Mission context
The current server-side tracking system is not working properly and is not optimized. As online acquisition is a real challenge for this customer, it is impossible to continue under these conditions, as the data is not flowing properly either in Matomo or in the various advertising networks. The aim of this mission is therefore to correct the server-side tracking that has been put in place.
Tools involved in data collection
Shopify
GTM Web
Axeptio
GTM Server-Side
Addingwell
Connected platforms
Meta Ads
Pinterest Ads
Tiktok Ads
Snapchat Ads
Google Ads
Matomo Analytics
Data flow diagram
flowchart LR
subgraph Shopify store
W[Addingwell \ndataLayer\n app]
Y[GTM Web]
end
subgraph Addingwell
Z[GA4 Client]
A[GTM Server Side]
B[Google Ads]
C[Meta Ads]
D[Pinterest Ads]
E[Tiktok Ads]
F[Snapchat Ads]
G[Matomo]
end
W-->Y
Y-->Z
Z-->A
A-->B
A-->C
A-->D
A-->E
A-->F
A-->G
The Shopify challenge
On a Shopify (or Shopify+) store, the checkout and thank-you pages are in a sandbox. This is a specific environment that doesn’t allow cookies to be sent correctly. If nothing is done to remedy this, there will be many problems with data quality in all our tools.
flowchart LR
subgraph Shopify store
subgraph Sandboxed JavaScript environment
D[Checkout page]
E[Thank you page]
F[Order status page]
D-->E
E-->F
end
end
Addingwell’s Cookie Restore feature restores cookies even in the sandbox.
Results
Meta
Improved number of events
Differences between browser and server requests over the last 28 days.
+9% on purchase events.

+4.7% on payment initiation events (begin_checkout)

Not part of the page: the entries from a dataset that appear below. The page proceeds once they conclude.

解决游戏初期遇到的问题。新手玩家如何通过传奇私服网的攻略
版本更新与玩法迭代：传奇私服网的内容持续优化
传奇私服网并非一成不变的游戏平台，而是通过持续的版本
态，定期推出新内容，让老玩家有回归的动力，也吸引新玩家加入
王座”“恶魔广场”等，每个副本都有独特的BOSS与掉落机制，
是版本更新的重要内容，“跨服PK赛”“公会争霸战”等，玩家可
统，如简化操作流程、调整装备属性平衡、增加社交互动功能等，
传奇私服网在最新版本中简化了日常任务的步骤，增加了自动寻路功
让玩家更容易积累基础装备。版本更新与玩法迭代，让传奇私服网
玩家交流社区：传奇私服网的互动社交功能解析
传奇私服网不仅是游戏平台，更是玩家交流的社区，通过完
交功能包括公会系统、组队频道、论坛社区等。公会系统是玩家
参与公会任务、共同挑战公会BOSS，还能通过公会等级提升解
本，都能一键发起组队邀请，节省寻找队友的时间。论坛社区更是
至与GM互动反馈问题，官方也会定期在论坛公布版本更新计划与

+9.8% on page view events (page_view)

Purchase event quality score

=> 7.9/10
This quality score largely represents the user data (email, phone number, etc.) sent to Meta. A good score is between 7 and 10 for the purchase event.
Catalog match rate
=> 100%
Matching products with the Meta catalog ensures optimal distribution of Meta Advantage+ ads.

Google Ads
Enhanced conversions

Merchant Center match rates

Snapchat
Improved number of events
Differences between browser and server requests over the last 28 days.
+4.9% on purchase events.

+5.8% on payment initiation events (begin_checkout)

+7% on Page View events (page_view)

Purchase event quality score

Tiktok
Improved number of events
Differences between browser and server requests over the last 28 days.
- +2.6% on purchase events
- +2% on begin_checkout events
- +4.8% on page view events (page_view)
Purchase event quality score
=> 73

Difference between browser vs. server requests over the last 28 days.
+9.5% on purchase events

+7.3% on page view events (page_view)

Addingwell
44% of returning visitors returned after 8 days on Safari (ITP bypass is active)
On a client-side setup, first-party cookies dropped in Safari are limited to 1 day.
On a classic Server-Side setup, first-party cookies are limited to 7 days.

Matomo Analytics
E-commerce reports correctly populated

Abandoned cart feature enabled

Taking a step back
This case study shows you the positive impacts of server-side tracking both in terms of the volume of events obtained in addition to data quality with user data (enhanced conversions, event quality score) and the extension of cookie lifespan (safari ITP bypass).
In this case study, I’m not talking about the overall impact on sales or cost of acquisition, as I feel that tracking (whether client-side or server-side) is only one piece of the puzzle. What’s more, it’s difficult to establish a precise causality between tracking and business performance. As I often say to my customers:
Server-side tracking is the solution that will provide you with the optimum technical conditions to drive advertising performance.